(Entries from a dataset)
———

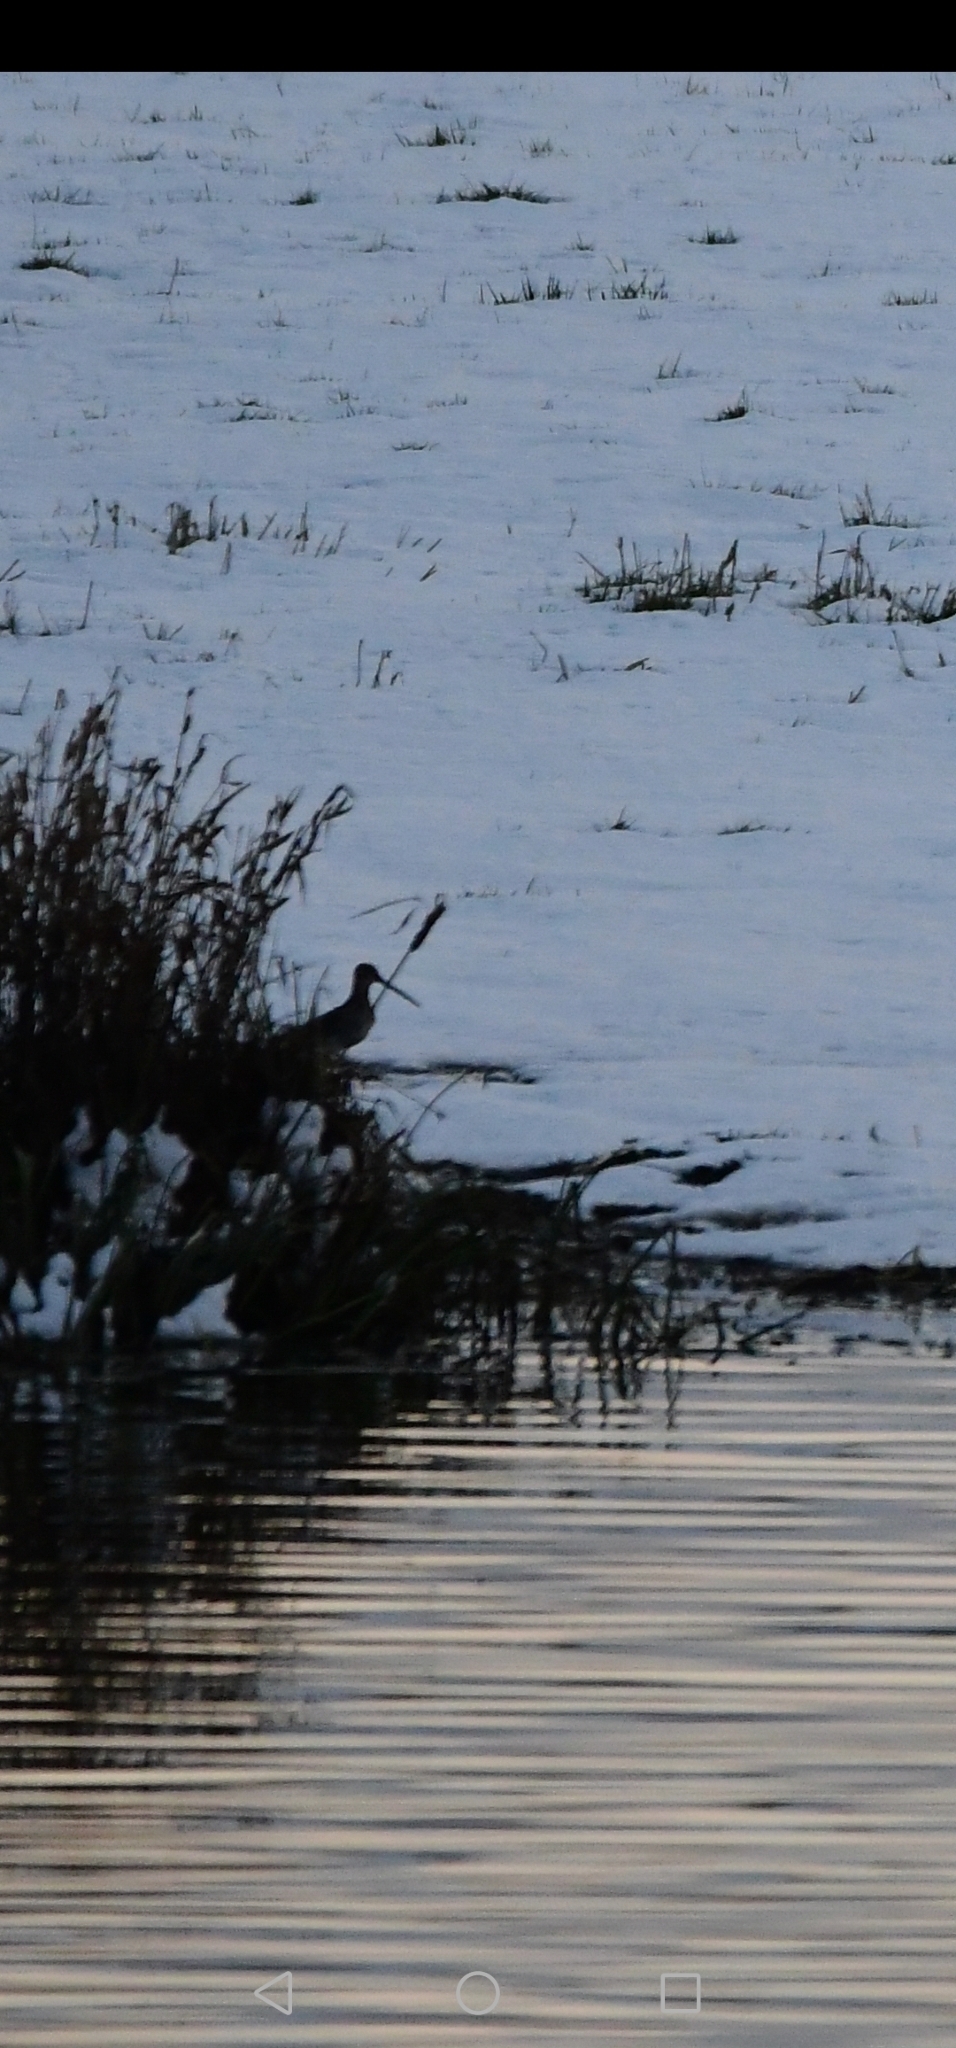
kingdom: Animalia
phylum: Chordata
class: Aves
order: Charadriiformes
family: Scolopacidae
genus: Gallinago
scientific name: Gallinago gallinago
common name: Common snipe
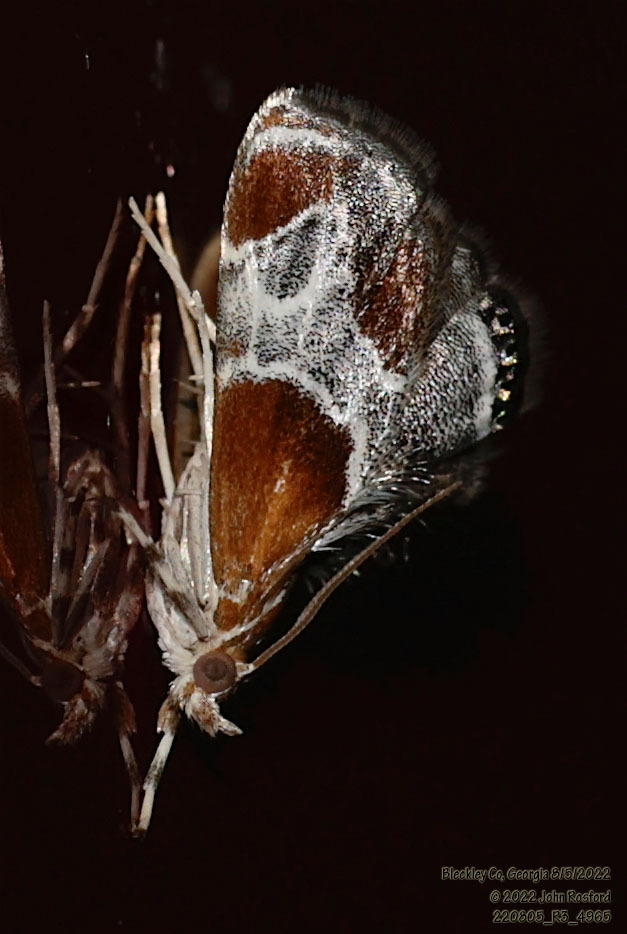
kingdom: Animalia
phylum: Arthropoda
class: Insecta
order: Lepidoptera
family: Crambidae
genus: Chalcoela
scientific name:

———

(TASK TO CARRY OUT): Reproduce every line of all the entries above word for word, without the pictures.

(ANSWER FOR THIS EXERCISE):
kingdom: Animalia
phylum: Chordata
class: Aves
order: Charadriiformes
family: Scolopacidae
genus: Gallinago
scientific name: Gallinago gallinago
common name: Common snipe
kingdom: Animalia
phylum: Arthropoda
class: Insecta
order: Lepidoptera
family: Crambidae
genus: Chalcoela
scientific name:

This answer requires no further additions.